Crunch, crunch continues their story written in the snow by their footprints.

“What about your Papa and Mama? What did they teach you, Jasper?”

“Mine?” He becomes silent as memories of his own mother and father flood his mind. His beautiful mom, twirling him around in the grass when he was a young boy. He loved her red and blue flowered dress that would blow around as they twirled. She wore bright red lipstick and her hair fell perfectly around her face. Her kind eyes are what haunts him the most. Knowing that that kindness will never walk this earth again eats at his heart and anger flares up in his chest.

To distract his anger, he thinks of his pensive, intelligent father. He remembers touching the rims of his glasses as his father would hold him in his lap on the chair at night, smoking his pipe and reading to Jasper and his mother. His eyes held knowledge that Jasper craves.

Jasper comes out of his thoughts when he hears Claudia clear her throat. She is waiting for his reply.

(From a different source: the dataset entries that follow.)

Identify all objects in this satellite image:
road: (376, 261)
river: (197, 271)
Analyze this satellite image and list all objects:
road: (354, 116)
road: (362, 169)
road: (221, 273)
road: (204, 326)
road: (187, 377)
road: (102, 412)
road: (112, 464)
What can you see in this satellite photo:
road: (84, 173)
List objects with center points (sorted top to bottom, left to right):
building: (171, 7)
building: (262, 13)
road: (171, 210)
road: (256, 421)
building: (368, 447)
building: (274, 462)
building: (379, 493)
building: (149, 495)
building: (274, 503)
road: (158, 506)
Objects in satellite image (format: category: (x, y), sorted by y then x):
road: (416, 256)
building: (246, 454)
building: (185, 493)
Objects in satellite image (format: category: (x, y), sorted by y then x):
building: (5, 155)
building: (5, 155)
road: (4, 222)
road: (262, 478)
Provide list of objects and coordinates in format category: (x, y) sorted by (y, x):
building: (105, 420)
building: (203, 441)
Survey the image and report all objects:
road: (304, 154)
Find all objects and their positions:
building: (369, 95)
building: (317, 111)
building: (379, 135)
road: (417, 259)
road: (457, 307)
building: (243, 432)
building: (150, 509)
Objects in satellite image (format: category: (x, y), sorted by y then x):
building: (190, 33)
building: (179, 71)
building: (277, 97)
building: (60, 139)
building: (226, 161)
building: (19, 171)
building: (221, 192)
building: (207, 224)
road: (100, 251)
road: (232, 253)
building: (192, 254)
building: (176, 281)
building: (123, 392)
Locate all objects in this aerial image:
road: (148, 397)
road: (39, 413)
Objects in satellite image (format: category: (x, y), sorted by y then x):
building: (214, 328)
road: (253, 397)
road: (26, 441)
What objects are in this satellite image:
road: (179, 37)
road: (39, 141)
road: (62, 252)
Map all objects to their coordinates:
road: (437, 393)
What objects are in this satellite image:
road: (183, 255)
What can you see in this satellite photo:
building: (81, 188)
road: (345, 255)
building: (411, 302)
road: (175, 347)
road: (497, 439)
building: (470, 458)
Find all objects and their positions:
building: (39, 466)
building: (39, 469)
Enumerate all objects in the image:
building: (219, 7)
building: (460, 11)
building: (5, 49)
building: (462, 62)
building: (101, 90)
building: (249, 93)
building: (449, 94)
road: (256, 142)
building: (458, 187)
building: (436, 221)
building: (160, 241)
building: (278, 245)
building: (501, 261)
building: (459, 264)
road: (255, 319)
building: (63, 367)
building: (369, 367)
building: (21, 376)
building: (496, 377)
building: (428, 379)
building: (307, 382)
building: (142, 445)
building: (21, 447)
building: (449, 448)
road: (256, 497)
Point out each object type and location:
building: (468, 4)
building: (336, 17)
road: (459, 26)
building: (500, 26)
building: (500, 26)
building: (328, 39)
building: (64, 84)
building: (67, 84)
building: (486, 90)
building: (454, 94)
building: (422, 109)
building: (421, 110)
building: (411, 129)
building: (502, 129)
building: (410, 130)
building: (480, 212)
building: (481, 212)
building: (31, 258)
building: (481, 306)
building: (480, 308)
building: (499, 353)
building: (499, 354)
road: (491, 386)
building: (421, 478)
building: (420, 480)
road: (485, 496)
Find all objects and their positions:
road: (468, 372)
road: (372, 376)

“I lost my parents far too young, like you, but they gave me the gift of yearning to learn and find solutions, as well as the gift of hope.”

Although when I lost them, my hope was squelched, but she doesn’t need to know that.

“‘Hope', Papa always said, ‘is what keeps us moving, Claudia,’” she says with a forced grin.

They continue on, each knowing that if they do not eat soon, then they will slow down and become weak.

The sun creeps up into the sky and knowing that those people could possibly be hunting their tracks sits heavy in Jasper’s gut.

If only it would snow, then maybe our tracks would soon be lost.